The police attack on a poor São Paulo neighbourhood shows how in Brazil, the property rights of the rich come before the rights of the poor, argues Sócrates Fabiano.
The Brazilian government was delighted with the news that Brazil has overtaken the UK in the GDP rankings to become the sixth largest economy in the world, according, ironically, to the British Centre for Economics and Business Research at the end of 2011. However, does it mean anything?

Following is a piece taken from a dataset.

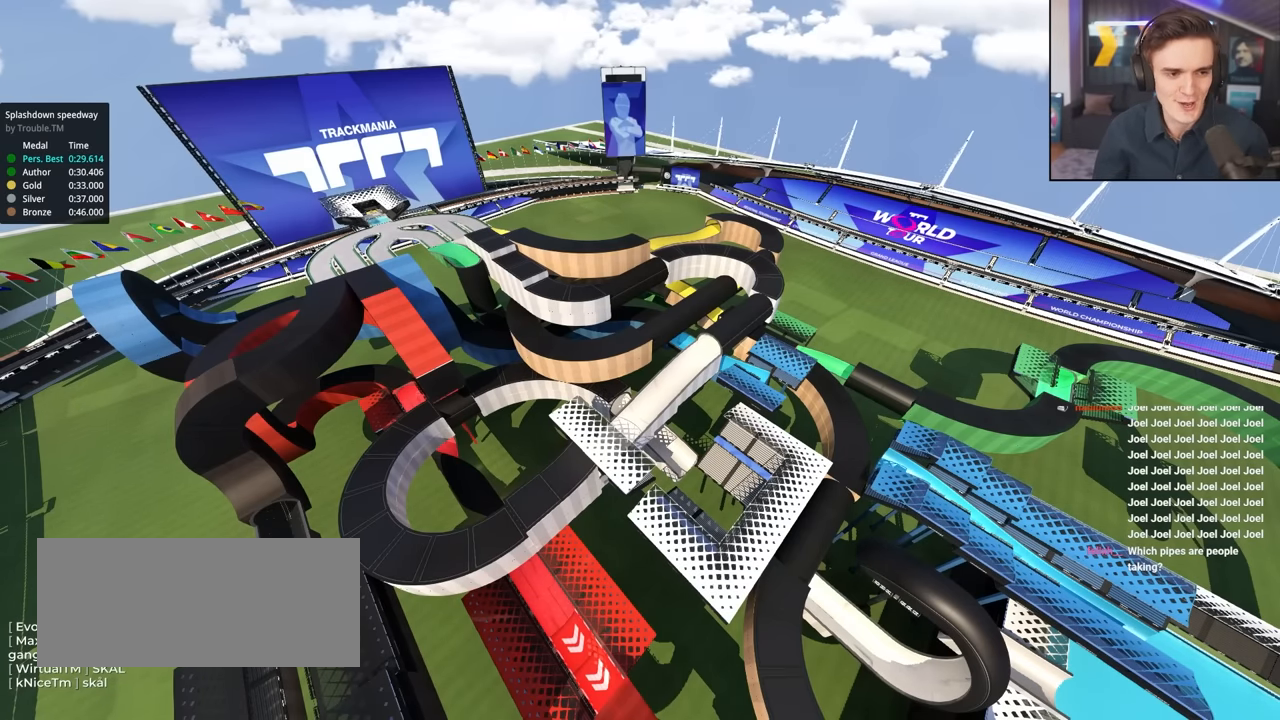
{"keys": ["up"], "events": []}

Well, undeniably it confirms the trend of the last ten years of continuous growth. Unsurprisingly, this growth has been very poorly distributed, with the rich guys, who are happy with the current government, getting away with most of the pie. Only the smaller part of it is left to the majority of the 190 million Brazilians. A wealthy country doesn’t mean wealth for everyone, far from it. In Brazil, widespread poverty still goes hand in hand with corrupt institutions and oppression against the vulnerable in society. Of this, on 22nd January Brazilians had a timely reminder.
At 6am on that Sunday morning, when not even the birds had woken up, around 2,200 well-armed policemen, supported by two helicopters, crushed into Pinheirinho, a very poor neighborhood on the outskirts of São José dos Campos, one of the biggest cities in São Paulo state. Their mission seemed to have come out of a movie script: to evict 6,000 people from their houses using force. And no, there wasn’t any Al Qaeda training camp in there. The Pinheirinho residents’ crime was to have their houses built in the wrong place, owned by the wrong guy: multi-millionaire Naji Nahas.

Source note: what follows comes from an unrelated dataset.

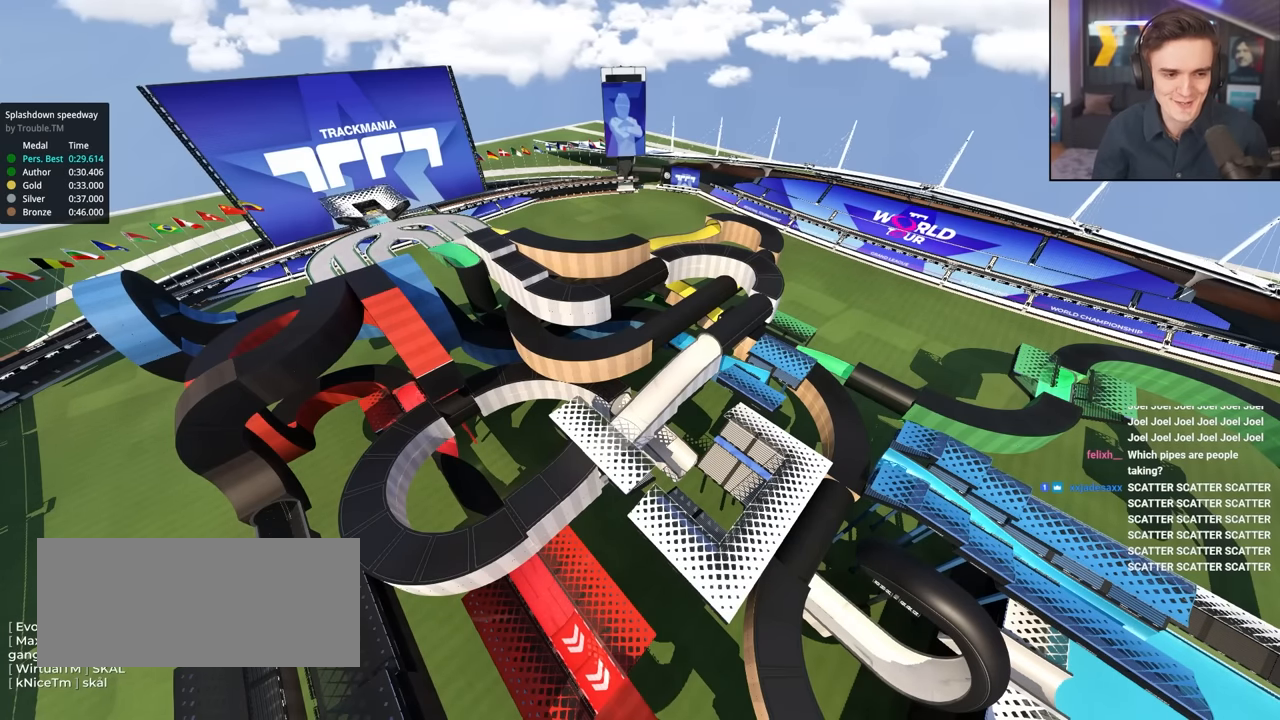
{"keys": ["up"], "events": []}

Born in Lebanon and married to a Brazilian, Nahas arrived in the country in the 1960s with loads of money to invest. By the 1980s, he was one of the wealthiest men in Brazil, and worked hard to conform to the stereotype, right down to the Rolls Royces and the cigars. In 1989, Nahas’ fraudulent financial scheme led the Rio de Janeiro stock market to crack down. He was then condemned on court, but managed to be found innocent. That’s the way it goes when a very rich white-collar criminal goes to court in Brazil.
As there is not much free lands available, due to the abnormal concentration of land in Brazil in the hands of a few, many of the immigrants to the big cities form poor areas start building their houses in apparently ownerless lands. As years pass, others immigrants join in, and soon you have the so-called favela – neighborhoods with very precarious houses, surrounded by streets with no asphalt, with no sewage treatment.
Pinheirinho was one of these neighbourhoods, with the first house being built in 2004. One of Naji Nahas’s bankrupted companies claimed to be the owner of the area, went to court to get the land back, and finally got the green light in January from the São Paulo state justice to clear the residents out.
The residents of Pinheirinho, who had nowhere else to go, equipped themselves with helmets, improvised shields and batons made out of garbage. One picture of them in battle position went around the world. An emergency injunction obtained by the residents from the Federal court seemed to have held off the eviction, but a state judge called Márcia Loureiro authorized police to go ahead, without telling anyone in the area. The police sealed off the neighbourhood, to prevent media access, arrested the leaders, and used tear gas, rubber and live bullets against anyone who stood up to them.
It’s not for nothing that this has been called ‘The Massacre of Pinheirinho’. Reports that some people were killed are unconfirmed as year but many people are reported missing and some have been seriously injured. One resident, David Washington Furtado, was shot in the back as he tried to run away from the police invasion and has lost the use of one of his legs. The expelled residents are now living in very poor temporary accommodation under a gymnasium and in a church. ‘The children will need psychological assistance for the rest of their lives’ said Marrom, one of the community leaders.
The left movement in Brazil showed solidarity, but couldn’t do more than that. Some activists went to the place in the day as soon as the first news hit the web. Pictures of international solidarity outside the Brazilian embassies in Berlin and in Madrid circulated on the social networks. During the day, a demonstration called on Facebook gathered 500 people in the main avenue of São Paulo city. One activist is currently on hunger strike outside the major TV channel in Brazil (TV Globo), in protest against the way they portrayed the police action as legal and necessary.
On TV, the spokesman of the São Paulo State Police said that they had acted on behalf of the judge. But there are other views. Leonardo Sakamoto, a Brazilian human rights activist, posted on his blog a summary of the conversations he had with some respected law experts. He said that ‘the Federal Constitution forbids public employees to fulfill justice orders when, in order to accomplish them, some excess have to be done. Above the private interest, there is always the protection of human dignity.’
In the Brazilian Constitution, the right for private property is enshrined in article 5. Just below it, in article 6, comes the right to family life. In real life, it seems that things follow exactly this order.